### TAREFA A
Verifique se cada afirmação abaixo está de acordo com a coluna sobre expectativas em épocas de crise, respondendo sim ou não e citando literalmente as palavras da coluna que decidem a questão: (i) o crash da Bolsa de Nova York aconteceu em outubro de 87; (ii) cerca de metade do valor total das ações virou pó em menos de uma semana; (iii) o método indutivo é apresentado como antídoto contra o "overshooting" dos prognósticos.
### TAREFA B
Continue a coluna sobre expectativas em épocas de crise a partir da última frase apresentada.

### TEXTO FORNECIDO
────────
São Paulo, quinta, 24 de setembro de 1998

Texto Anterior | Próximo Texto | Índice

O futuro no fim do túnel

EDUARDO GIANNETTI
Colunista da Folha

Épocas de mudança polarizam expectativas. A aceleração do tempo histórico torna o mundo menos previsível e nos convida a preencher o vácuo do futuro com as cores dos nossos ânimos primários e imaginação.
A dispersão das crenças sobre o que o futuro reserva é fonte de tanta angústia e perplexidade quanto a incerteza sobre o amanhã.
Para onde vai o mundo? As oscilações do ânimo coletivo parecem mimetizar o humor caprichoso e a volatilidade dos mercados financeiros globais.
Quando o futuro da economia mundial está em jogo, os surtos e crashes especulativos da imaginação humana parecem seguir de perto os movimentos de capitais. A forte tendência ao exagero ("overshooting") é a regra do jogo.
Quando os indicadores se movem na direção certa e o sopro da prosperidade ameaça varrer o mundo, a bolha especulativa se enche e a extrapolação antecipa o paraíso.
O entusiasmo contagiante fala mais alto -a "globeuforia" dá o tom. Só os tolos e fracassomaníacos é que não vêem.
Mas quando o tempo vira e a turbulência agita e sacode os mercados, o futuro imaginado escurece e o inferno está dobrando a esquina.
As bolas murcham e o catastrofismo desbragado rouba a cena -a "globofobia" dá o tom. Só os ingênuos e advogados comprados do capital é que não vêem.
O que eu me pergunto, entretanto, é onde estaríamos a essa altura se os nossos formadores de opinião -megaespeculadores no mercado de futuros-estivessem encarregados de administrar a poupança de terceiros.
Um antídoto contra o "overshooting" dos prognósticos em épocas de crise é o método indutivo.
Como alguns episódios do passado recente revelam, nada como a distância no tempo para colocar os acontecimentos numa perspectiva adequada e recuperar um certo senso de proporção.
O crash da Bolsa de Nova York, ocorrido em outubro de 87, é um exemplo. Enquanto a coisa acontecia, a sensação era de pânico e vertigem.
Cerca de um quarto do valor total das ações da maior economia do planeta haviam virado pó em menos de uma semana. Desde 29 -o indefectível precedente da razão catastrofista-nunca se vira nada parecido.
Enquanto para alguns comentadores aquilo era nada menos que "o fim de uma era", para outros era a certeza de que "o capitalismo nunca mais será o mesmo".
Na prática, como sabemos, a volatilidade das opiniões foi muito além da verificada no próprio mercado. Qualquer dúvida a respeito pode ser desfeita por meio de rápida visita aos jornais e revistas da época
O crash de 87, em retrospecto, não foi mais que um soluço -o prelúdio de um dos mais expressivos, ininterruptos e, por isso mesmo, preocupantes períodos de alta em Wall Street.
────────
### LISTAGEM
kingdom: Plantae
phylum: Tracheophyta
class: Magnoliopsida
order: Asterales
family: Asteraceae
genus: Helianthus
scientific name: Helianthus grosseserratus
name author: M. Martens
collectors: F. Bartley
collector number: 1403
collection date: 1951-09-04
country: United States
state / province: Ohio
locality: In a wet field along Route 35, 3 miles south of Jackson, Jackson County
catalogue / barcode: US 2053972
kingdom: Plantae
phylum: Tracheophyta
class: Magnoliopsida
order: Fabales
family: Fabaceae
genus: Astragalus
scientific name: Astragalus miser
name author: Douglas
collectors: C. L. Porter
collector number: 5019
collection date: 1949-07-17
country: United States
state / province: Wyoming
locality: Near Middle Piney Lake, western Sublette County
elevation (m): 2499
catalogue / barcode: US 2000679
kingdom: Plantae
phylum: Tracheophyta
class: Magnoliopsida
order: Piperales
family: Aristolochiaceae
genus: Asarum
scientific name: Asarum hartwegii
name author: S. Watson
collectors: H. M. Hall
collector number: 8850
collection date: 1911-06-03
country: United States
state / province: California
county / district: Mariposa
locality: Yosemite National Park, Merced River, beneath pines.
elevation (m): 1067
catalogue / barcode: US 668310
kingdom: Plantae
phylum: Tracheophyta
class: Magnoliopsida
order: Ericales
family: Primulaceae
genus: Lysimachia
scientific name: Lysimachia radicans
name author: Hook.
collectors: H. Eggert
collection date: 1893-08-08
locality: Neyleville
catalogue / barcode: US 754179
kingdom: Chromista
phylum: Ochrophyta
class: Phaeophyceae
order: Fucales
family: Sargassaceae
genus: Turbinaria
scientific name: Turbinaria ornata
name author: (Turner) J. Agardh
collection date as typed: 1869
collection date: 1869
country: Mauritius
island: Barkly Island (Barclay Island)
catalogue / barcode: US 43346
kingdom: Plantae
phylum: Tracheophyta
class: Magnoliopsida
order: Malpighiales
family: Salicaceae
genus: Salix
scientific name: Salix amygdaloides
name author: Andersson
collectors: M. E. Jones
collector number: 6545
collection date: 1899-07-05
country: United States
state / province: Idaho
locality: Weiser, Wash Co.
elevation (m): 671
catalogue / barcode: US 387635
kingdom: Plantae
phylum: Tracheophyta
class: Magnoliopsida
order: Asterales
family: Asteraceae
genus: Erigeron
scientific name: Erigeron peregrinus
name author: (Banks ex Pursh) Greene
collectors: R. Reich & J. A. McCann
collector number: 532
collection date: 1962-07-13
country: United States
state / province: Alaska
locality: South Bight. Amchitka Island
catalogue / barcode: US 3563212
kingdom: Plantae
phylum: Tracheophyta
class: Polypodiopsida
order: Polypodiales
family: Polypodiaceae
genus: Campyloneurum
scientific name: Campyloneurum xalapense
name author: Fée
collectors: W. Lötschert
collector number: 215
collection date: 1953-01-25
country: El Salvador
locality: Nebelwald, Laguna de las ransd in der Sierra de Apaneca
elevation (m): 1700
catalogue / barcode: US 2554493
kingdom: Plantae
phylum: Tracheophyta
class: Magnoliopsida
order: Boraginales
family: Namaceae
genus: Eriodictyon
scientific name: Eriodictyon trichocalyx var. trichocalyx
────────
### RESULTADO A
(i) Sim: “O crash da Bolsa de Nova York, ocorrido em outubro de 87, é um exemplo.”
(ii) Não: “Cerca de um quarto do valor total das ações da maior economia do planeta haviam virado pó em menos de uma semana.”
(iii) Sim: “Um antídoto contra o "overshooting" dos prognósticos em épocas de crise é o método indutivo.”

### RESULTADO B
A vertigem da queda e do abismo deu lugar à "exuberância irracional" e à embriaguez das alturas.
A crise cambial mexicana do final de 94 foi outro episódio exemplar. Lembro-me vivamente do furor profético-acusatório com que ela foi saudada e celebrada pelos órfãos inconsoláveis do fim da Guerra Fria.
Um deles, num rasgo de inspiração memorável, chegou a cunhar a fórmula que sintetizava com perfeição o clima expectante daquele "momento histórico". Eis a pérola: "O colapso financeiro do México é o muro de Berlim do neoliberalismo".
Passados alguns meses, contudo, a poeira da crise mexicana começou a assentar e o espaço para o exercício da estridência globofóbica encolheu.
A recuperação do México, após um ano difícil, acabou sendo mais rápida e vigorosa do que até mesmo os mais otimistas estavam, àquela altura, ousando prever. Agora é a vez de as autoridades mexicanas insistirem em propagar ao mundo que "o México não é o Brasil".
Como entender a tendência ao "overshooting" no mercado de opiniões? É natural, até certo ponto, que períodos de turbulência gerem enorme ansiedade e apreensão. Vários fatores conspiram nessa direção.
Enquanto a crise está em pleno andamento, quem pode dizer com segurança até onde ela vai? Quem pode ter certeza do seu potencial destrutivo e desestabilizador?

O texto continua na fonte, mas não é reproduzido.